Comment déjouer ce piège sournois, alors que vous avez mis toute votre énergie pour fédérer vos équipes en vue de votre prochaine certification HAS ?

La motivation est souvent confondue avec l’implication ou la satisfaction au travail. En revanche la démotivation semble facile à cerner. Elle n’est pourtant pas un concept aussi clair qu’il y paraît à première vue. C’est une sorte de syndrome général qui contaminerait progressivement l’ensemble de la relation au travail car il touche à un noyau central que l’on peut appeler l’intérêt/plaisir au travail, et à partir de là, se détérioreront non seulement la performance du professionnel, mais aussi son épanouissement personnel.

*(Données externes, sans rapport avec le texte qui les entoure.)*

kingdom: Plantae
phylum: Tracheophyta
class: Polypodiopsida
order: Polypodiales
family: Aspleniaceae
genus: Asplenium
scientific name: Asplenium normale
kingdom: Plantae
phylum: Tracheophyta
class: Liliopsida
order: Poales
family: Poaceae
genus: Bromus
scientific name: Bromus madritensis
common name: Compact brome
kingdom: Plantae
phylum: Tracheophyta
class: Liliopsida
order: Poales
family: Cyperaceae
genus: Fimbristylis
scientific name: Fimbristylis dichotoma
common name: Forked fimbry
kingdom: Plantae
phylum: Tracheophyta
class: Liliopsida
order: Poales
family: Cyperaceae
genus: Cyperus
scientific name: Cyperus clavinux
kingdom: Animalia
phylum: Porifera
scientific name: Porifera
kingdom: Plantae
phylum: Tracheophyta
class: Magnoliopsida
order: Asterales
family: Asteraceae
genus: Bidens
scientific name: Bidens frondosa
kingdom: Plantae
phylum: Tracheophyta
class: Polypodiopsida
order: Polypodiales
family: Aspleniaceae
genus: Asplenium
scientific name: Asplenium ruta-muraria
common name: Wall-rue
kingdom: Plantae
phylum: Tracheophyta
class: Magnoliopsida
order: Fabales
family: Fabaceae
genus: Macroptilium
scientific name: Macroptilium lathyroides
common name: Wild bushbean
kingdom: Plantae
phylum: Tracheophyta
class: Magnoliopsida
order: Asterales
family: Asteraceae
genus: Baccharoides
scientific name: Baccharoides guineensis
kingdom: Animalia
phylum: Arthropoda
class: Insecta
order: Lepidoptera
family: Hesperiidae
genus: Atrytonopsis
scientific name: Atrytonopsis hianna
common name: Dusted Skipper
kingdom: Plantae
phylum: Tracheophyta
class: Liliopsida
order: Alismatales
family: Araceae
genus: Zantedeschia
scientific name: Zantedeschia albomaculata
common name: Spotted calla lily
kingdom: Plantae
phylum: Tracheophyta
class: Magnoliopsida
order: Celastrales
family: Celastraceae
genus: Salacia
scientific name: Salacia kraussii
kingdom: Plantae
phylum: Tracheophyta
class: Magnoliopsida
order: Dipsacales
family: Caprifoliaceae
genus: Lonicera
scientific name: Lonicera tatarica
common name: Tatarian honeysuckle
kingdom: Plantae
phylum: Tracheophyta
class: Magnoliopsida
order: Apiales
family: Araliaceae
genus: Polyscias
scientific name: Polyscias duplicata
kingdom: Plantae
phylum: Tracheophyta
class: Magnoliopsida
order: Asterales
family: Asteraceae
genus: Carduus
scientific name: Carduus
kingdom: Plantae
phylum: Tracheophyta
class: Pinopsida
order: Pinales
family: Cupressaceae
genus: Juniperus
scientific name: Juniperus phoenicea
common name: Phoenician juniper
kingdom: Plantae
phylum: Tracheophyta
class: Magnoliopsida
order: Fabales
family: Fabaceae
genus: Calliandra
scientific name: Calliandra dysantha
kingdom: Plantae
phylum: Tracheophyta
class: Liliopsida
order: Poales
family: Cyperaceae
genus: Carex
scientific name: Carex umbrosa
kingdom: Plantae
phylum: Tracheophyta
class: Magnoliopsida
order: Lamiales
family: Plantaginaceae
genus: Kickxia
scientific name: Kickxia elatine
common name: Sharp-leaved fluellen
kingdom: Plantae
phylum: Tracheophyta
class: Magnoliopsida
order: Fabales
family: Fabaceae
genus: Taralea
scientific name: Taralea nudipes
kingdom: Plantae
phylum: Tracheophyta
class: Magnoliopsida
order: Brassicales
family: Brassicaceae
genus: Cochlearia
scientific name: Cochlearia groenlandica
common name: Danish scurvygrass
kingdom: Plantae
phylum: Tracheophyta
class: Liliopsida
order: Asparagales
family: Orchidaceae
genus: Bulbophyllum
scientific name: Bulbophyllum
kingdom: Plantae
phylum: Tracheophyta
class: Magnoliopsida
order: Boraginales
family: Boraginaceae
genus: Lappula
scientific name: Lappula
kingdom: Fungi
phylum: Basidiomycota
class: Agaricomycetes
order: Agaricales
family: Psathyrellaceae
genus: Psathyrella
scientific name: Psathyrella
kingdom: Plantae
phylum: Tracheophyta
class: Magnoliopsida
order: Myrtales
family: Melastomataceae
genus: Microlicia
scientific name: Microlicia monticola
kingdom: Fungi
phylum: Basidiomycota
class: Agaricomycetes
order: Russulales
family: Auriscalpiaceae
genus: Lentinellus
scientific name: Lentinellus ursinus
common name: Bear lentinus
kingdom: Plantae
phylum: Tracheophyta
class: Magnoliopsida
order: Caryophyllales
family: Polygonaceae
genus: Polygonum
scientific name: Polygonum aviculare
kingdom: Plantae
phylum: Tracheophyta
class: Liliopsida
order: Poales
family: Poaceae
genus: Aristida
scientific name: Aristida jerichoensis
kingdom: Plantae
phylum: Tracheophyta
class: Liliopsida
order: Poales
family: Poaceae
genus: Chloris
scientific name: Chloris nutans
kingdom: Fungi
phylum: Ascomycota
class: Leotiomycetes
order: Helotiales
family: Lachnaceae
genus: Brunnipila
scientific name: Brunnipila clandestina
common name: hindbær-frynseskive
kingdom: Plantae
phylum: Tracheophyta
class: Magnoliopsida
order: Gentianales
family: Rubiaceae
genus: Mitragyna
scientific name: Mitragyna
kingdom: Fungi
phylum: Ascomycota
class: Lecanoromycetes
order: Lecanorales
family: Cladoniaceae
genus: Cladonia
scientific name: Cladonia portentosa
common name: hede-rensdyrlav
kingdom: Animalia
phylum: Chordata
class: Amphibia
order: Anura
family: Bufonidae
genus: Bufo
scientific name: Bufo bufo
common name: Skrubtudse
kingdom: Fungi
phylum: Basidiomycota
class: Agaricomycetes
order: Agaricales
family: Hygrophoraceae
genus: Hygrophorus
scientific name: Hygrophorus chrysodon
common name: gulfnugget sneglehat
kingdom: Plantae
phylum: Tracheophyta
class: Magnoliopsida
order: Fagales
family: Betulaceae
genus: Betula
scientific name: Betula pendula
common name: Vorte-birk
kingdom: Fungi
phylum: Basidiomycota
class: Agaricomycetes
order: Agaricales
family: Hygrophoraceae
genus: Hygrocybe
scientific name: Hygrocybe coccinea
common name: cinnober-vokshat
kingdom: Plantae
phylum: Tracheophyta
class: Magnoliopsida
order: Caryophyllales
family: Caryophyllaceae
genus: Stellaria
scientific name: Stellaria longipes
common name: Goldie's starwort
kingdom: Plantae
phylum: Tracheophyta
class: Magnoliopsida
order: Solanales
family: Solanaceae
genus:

La démotivation est en fin de compte perçue tout à la fois comme l’envers de l’implication, de la satisfaction et de la motivation. Pendant longtemps les principaux signes de ce fléau dans les établissements étaient le turn-over et l’absentéisme.

Ainsi, le présentéisme contemplatif caractérise ceux qui n’osent plus quitter leur emploi par crainte de perdre leurs acquis, mais attendent que ça se passe et organisent leur passivité au mieux. Ces comportements sont d’autant plus néfastes qu’ils déclenchent une sorte de chantage sur ceux qui voudraient travailler. Les normes du groupe passif s’imposent de manière à rejeter ceux qui s’y opposent par un comportement impliqué.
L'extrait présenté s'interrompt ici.